The FBI offers a look at their Underwater Search and Evidence Response Team (USERT):
Part
1: Uncovering Underwater Secrets
Daylight
bounced off the surface of the Coosa River in Gadsden, Alabama, creating a soft
luster over the relatively calm water. But below the surface, clouded with silt
and mud, lay a secret that had been hidden for over 39 years.
In
October 2022, a submerged vehicle was discovered in this section of the
river—and local law enforcement believed this could be connected to an unsolved
missing persons case.
They
would need to examine the underwater scene, but the vehicle, a 1980 Ford
Bronco, was filled with silt and mud up to the windshield. Any recovery would
require an elite team of divers and underwater forensic specialists. Enter the
FBI’s Underwater Search and Evidence Response Team (USERT).
About
This Series
This is the first part
of a series where you’ll get an inside look at USERT—from their rigorous
training to tools of the trade.
FBI’s
Dive Program
USERT
comprises a group of highly trained FBI special agents tasked with searching
for and recovering evidence underwater.
USERT
grew out of the New York Field Office’s dive team, which was established in the
1980s. Initially, two agents who were recreational divers began finding weapons
on their dives, many of which turned out to have connections to criminal cases.
Word spread, and the requests for their special skillsets led to the creation
of the New York Dive Team.
Today,
USERT is part of the Evidence Response Team Unit (ERTU) within the FBI
Laboratory. USERT divers are based out of the New York, Miami, Los Angeles, and
Washington field offices and collaborate on cases across the country. With a
total of 64 divers for the program, there are approximately 16 divers in each
of the four field offices.
USERT
members are not only expert divers—each one joined the FBI as an agent with a
broad range of skillsets. Every agent can have a specialized collateral duty,
in addition to their other responsibilities, which can take up to 25% of their
time. USERT falls under this category, requiring tryouts to make the team and
then rigorous training to prepare for the often grueling underwater work.
With USERT’s specialization, they get called
in for the toughest underwater recovery cases.
As
Supervisory Special Agent Brian Hudson, USERT program manager, explained: “We
work on FBI cases and support local law enforcement—they’ll work the details of
the case and collect the intelligence. Once they know something’s in the water,
they’ll contact us to come out and search. We’ll recover the evidence, and
based on chain of custody, we’ll give that evidence to the case agent or local
law enforcement. They’ll send the items to a lab for further examination.”
Depending
on the case, USERT may also work in international waters or assist fellow U.S.
organizations. For instance, while the Coast Guard has their own maintenance
divers, they do not have their own investigative dive team. In one case, USERT
helped the Coast Guard recover large amounts of cocaine from a sunken drug
running boat off the coast of Honduras. USERT has also been deployed to
countries like Iraq to assist in investigations.

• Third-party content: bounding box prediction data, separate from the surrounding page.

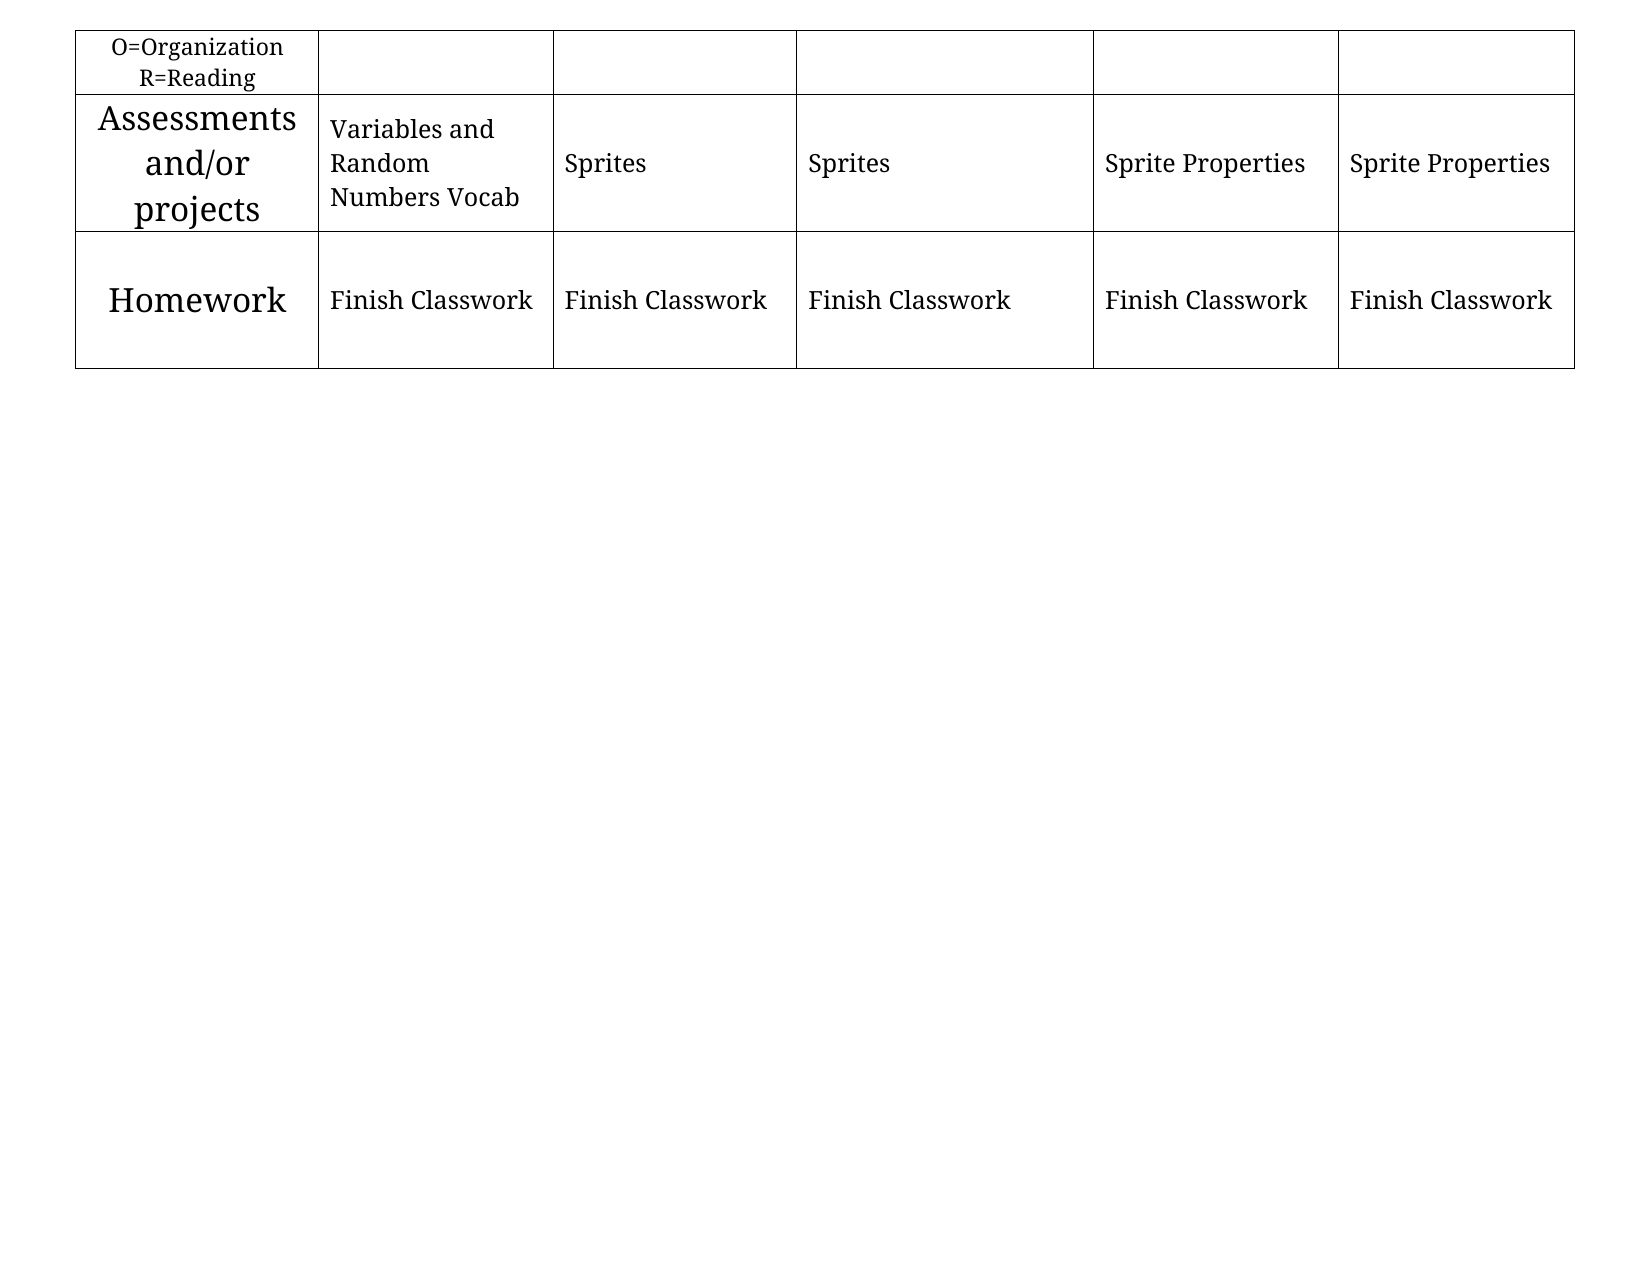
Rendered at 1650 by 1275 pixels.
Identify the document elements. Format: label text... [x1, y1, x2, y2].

table_cell Finish Classwork [797, 232, 1093, 368]
table_cell Finish Classwork [319, 232, 553, 368]
table_cell Finish Classwork [554, 232, 796, 368]
table_cell Finish Classwork [1339, 232, 1574, 368]
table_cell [797, 31, 1093, 93]
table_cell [554, 31, 796, 93]
table_cell Sprites [554, 95, 796, 231]
table_cell Assessments and/or projects [76, 95, 318, 231]
table_cell Sprite Properties [1339, 95, 1574, 231]
table_cell Sprite Properties [1094, 95, 1338, 231]
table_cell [76, 31, 318, 93]
table_cell Sprites [797, 95, 1093, 231]
table_cell Finish Classwork [1094, 232, 1338, 368]
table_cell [1339, 31, 1574, 93]
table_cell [319, 31, 553, 93]
table_cell Variables and Random Numbers Vocab [319, 95, 553, 231]
table_cell Homework [76, 232, 318, 368]
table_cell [1094, 31, 1338, 93]
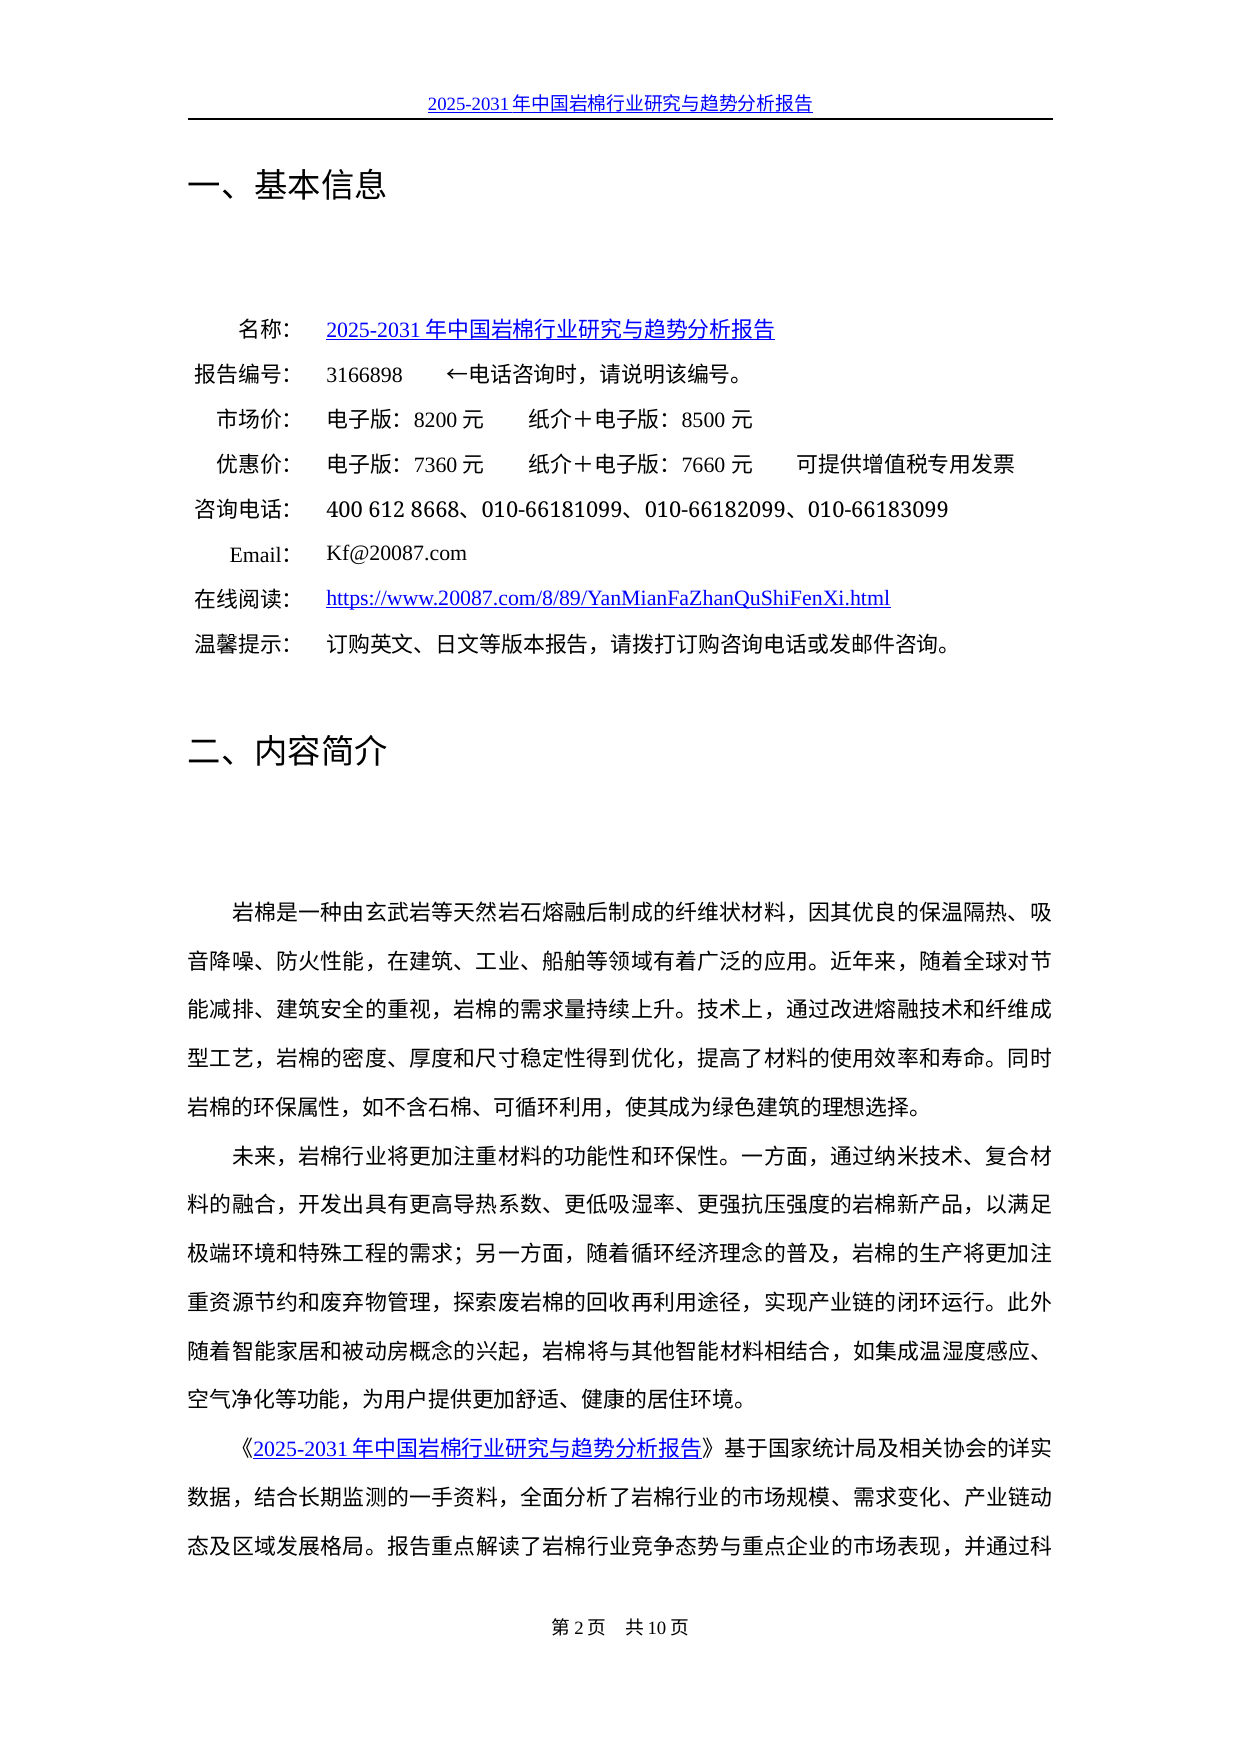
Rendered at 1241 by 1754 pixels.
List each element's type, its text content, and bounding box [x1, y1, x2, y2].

table_header 名称： [167, 312, 315, 357]
title 二、内容简介 [187, 717, 1053, 782]
table_cell 在线阅读： [167, 582, 315, 627]
table_cell 市场价： [167, 402, 315, 447]
table_cell 400 612 8668、010-66181099、010-66182099、010-66183099 [315, 492, 1073, 537]
table_cell 优惠价： [167, 447, 315, 492]
table_cell 订购英文、日文等版本报告，请拨打订购咨询电话或发邮件咨询。 [315, 627, 1073, 672]
title 一、基本信息 [187, 150, 1053, 215]
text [187, 894, 1053, 1561]
table_cell 3166898 ←电话咨询时，请说明该编号。 [315, 357, 1073, 402]
table_cell 报告编号： [167, 357, 315, 402]
table_header 2025-2031年中国岩棉行业研究与趋势分析报告 [315, 312, 1073, 357]
table_cell 咨询电话： [167, 492, 315, 537]
table_cell 电子版：8200 元 纸介＋电子版：8500 元 [315, 402, 1073, 447]
table_cell 电子版：7360 元 纸介＋电子版：7660 元 可提供增值税专用发票 [315, 447, 1073, 492]
table_cell 温馨提示： [167, 627, 315, 672]
table_cell Email： [167, 537, 315, 582]
table_cell [315, 582, 1073, 627]
table_cell Kf@20087.com [315, 537, 1073, 582]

The Gadsden Dive and Aftermath
The
challenge in the Gadsden case remained: how to remove the sediment from the
submerged Ford Bronco so the team could search for evidence?
“A
USERT forensics operational specialist created a suction dredge system in-house
to help the team remove the mud,” said Hudson.
The
windshield had already been knocked out, which let the dredge system pull the
silt and mud out of the vehicle. Agents passed the mud through a screen to
catch smaller pieces of potential evidence. Once the sediment was cleared, the
divers could better conduct their search.
Ultimately,
they found an almost complete skeleton. In addition, the divers found a
wallet—still intact, along with a driver’s license, Goodyear ID, and social
security card.
The
identification documents matched those of Alan Livingston, who had been
reported missing 39 years earlier. The skeletal remains— among the oldest
underwater human remains the FBI has recovered—were sent to a lab for
examination and a DNA test to confirm that they belonged to Livingston.
When Livingston went missing in 1983, the police didn’t have enough evidence to bring charges. The latest discoveries found in the Coosa River could change that—and finally bring closure to the case.